Exercise tasks:
1. Output everything in the emissions policy news text from "To analyze the" down to "integrated reduction approach.", word for word.
2. In the emissions policy news text, the SO2 and NOx cuts that EIA assumes are 75 percent below the levels of which year?

Source document:
Teamsters Oppose the Kyoto Protocol

The 1.5 million-member International Brotherhood of Teamsters has adopted a resolution opposing the Kyoto Protocol. It states, “The International Brotherhood of Teamsters will oppose the Kyoto Protocol and any like treaty, legislative or regulatory action that causes job loss and mandates internationally disproportionate greenhouse gas reductions.” It also called for a “short- and long-term comprehensive energy strategy that will assure that energy is adequate and affordable for American families and that prevents energy shortfalls that destabilize the economy” (Greenwire, January 23, 2001).

EIA Analyzes Multi-Emissions Reduction Proposals

Several bills have been floating around Capitol Hill which propose mandatory coordinated multi-emissions reductions of SO2, NOx and CO2. The Bush campaign also pledged in its energy policy statement to propose legislation to reduce emissions of these three gases as well as mercury through a “multi-pollutant” approach. At the request of former-Rep. David McIntosh, then-chairman of the House Subcommittee on National Economic Growth, Natural Resources, and Regulatory Affairs, the Department of Energy’s Energy Information Administration (EIA) has issued a study that analyzes “the potential costs of various multi-emission reduction strategies to reduce the air emissions from electric power plants.”

To analyze the potential costs, EIA assumes an emissions trading scheme similar to the one used in Title IV of the Clean Air Act Amendments of 1990 to reduce SO2 emissions. It also assumes a reduction in SO2 and NOx of 75 percent below 1997 levels and a reduction of CO2 emissions to 1990 levels by 2005 to 2008 and a further reduction to 7 percent below 1990 levels by 2008 to 2012. It also analyzes the difference in costs between separate programs for each of the gases and an integrated reduction approach.

The costs of reducing NOx and SO2 emissions would do little to raise electricity prices above EIA’s business-as-usual projections. The cost of electricity to consumers would rise 5.9 cents per kilowatt-hour as a result with or without the emissions reductions. However, the annual cost of a separate CO2 program would be $90 to $121 billion over the same period, raising consumer electricity prices by 8.3 cents per kilowatt-hour.

An integrated approach where emission targets for the three gases were met simultaneously would lower the cost of emissions reduction by $5 to $11 billion. The loss to GDP under the integrated approach would be $60 to $115 billion in 2005 and $60 to $84 billion in 2010.

Provided records:
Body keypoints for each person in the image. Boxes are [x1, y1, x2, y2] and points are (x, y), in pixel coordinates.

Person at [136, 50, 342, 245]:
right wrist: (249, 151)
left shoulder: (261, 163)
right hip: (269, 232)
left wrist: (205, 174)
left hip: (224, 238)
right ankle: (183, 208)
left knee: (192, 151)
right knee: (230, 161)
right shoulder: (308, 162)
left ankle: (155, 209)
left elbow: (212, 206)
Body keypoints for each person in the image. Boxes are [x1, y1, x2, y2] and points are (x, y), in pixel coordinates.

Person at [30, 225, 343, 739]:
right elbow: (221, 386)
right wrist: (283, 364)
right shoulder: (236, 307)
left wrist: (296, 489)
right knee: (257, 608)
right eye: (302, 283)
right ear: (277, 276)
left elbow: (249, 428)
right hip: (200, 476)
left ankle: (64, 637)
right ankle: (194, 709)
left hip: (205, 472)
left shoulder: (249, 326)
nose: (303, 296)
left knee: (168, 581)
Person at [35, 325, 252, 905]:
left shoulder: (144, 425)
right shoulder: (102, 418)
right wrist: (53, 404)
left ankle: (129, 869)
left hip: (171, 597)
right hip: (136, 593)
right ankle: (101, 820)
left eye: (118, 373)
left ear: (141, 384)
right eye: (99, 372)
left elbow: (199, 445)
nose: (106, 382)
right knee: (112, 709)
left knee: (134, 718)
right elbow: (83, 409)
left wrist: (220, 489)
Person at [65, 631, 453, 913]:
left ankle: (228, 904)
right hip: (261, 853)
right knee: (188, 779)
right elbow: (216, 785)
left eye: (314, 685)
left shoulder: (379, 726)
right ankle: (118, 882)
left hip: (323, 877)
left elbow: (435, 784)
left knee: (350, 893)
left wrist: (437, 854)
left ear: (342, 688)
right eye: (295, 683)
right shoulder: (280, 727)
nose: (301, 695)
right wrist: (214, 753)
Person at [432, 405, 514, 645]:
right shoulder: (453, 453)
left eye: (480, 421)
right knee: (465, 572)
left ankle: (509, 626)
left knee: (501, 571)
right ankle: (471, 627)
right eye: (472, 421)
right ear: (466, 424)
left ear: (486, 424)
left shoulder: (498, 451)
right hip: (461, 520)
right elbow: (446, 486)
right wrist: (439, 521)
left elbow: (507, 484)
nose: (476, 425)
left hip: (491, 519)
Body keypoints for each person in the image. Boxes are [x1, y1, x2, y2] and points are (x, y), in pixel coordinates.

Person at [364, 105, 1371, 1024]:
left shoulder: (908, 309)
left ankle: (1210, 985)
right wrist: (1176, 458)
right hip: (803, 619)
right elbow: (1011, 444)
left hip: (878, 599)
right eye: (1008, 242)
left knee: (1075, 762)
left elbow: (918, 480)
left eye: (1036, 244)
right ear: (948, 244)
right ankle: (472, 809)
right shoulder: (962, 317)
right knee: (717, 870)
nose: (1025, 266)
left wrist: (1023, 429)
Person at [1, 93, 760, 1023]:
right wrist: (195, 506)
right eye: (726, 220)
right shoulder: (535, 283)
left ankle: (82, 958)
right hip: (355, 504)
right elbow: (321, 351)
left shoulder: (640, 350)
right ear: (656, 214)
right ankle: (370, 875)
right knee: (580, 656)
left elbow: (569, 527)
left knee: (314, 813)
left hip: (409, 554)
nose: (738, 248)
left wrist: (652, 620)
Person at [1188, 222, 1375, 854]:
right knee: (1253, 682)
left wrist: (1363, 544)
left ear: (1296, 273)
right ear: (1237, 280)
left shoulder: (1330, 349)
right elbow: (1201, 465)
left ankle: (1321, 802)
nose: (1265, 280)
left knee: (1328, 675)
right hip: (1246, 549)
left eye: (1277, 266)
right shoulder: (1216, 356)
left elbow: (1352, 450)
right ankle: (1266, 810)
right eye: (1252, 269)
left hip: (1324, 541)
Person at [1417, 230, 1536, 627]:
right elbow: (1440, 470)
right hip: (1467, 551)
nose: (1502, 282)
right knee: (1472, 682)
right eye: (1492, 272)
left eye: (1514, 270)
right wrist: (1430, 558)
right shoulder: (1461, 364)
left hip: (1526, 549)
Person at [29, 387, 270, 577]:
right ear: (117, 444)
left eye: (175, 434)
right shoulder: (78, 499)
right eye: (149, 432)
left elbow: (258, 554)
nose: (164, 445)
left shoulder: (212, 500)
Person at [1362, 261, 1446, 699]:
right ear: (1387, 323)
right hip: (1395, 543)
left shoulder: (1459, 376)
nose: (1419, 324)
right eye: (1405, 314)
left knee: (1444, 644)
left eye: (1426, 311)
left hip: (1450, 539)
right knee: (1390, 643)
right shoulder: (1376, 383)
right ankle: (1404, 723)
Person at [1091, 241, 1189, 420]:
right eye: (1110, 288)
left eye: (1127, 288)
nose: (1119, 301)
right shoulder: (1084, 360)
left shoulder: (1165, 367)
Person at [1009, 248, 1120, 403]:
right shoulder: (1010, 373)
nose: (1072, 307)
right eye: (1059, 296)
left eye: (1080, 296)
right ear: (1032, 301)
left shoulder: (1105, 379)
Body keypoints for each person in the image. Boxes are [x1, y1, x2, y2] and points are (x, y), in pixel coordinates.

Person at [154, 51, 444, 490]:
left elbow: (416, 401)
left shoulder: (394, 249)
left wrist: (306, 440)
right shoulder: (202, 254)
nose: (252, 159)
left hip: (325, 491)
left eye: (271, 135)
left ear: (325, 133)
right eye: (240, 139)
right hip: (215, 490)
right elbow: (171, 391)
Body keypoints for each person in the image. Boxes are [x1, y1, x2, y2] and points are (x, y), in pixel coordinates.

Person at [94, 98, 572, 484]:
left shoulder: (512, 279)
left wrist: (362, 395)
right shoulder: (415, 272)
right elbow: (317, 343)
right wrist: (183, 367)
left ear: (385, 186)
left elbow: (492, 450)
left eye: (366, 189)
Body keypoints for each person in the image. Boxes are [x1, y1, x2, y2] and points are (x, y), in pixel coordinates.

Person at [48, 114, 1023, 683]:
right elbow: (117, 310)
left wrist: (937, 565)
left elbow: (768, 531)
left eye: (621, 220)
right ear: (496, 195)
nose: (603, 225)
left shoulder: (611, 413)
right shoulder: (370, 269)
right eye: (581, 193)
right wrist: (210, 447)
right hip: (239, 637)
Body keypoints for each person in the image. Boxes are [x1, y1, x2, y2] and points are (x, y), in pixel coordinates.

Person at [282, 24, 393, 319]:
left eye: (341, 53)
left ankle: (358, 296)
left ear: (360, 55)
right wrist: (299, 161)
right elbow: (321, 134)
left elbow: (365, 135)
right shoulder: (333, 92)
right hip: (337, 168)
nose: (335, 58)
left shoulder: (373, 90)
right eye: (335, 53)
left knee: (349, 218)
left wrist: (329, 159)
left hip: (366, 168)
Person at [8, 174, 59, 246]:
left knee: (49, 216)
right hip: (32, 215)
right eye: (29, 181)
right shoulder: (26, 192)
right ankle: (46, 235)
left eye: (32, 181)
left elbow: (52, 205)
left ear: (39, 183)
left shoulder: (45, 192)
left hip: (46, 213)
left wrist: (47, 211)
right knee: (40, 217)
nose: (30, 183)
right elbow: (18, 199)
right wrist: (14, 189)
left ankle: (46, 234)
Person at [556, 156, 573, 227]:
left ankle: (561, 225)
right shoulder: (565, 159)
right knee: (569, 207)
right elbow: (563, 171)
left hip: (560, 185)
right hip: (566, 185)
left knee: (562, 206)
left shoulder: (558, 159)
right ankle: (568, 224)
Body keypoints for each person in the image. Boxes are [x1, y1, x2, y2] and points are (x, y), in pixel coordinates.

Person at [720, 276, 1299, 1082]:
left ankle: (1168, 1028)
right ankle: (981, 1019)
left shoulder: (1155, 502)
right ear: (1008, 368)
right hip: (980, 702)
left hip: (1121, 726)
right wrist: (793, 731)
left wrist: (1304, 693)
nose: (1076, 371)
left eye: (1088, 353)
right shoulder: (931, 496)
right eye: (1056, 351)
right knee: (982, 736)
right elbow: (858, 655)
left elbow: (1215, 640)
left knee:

Answers per task:
1.
To analyze the potential costs, EIA assumes an emissions trading scheme similar to the one used in Title IV of the Clean Air Act Amendments of 1990 to reduce SO2 emissions. It also assumes a reduction in SO2 and NOx of 75 percent below 1997 levels and a reduction of CO2 emissions to 1990 levels by 2005 to 2008 and a further reduction to 7 percent below 1990 levels by 2008 to 2012. It also analyzes the difference in costs between separate programs for each of the gases and an integrated reduction approach.

2. 1997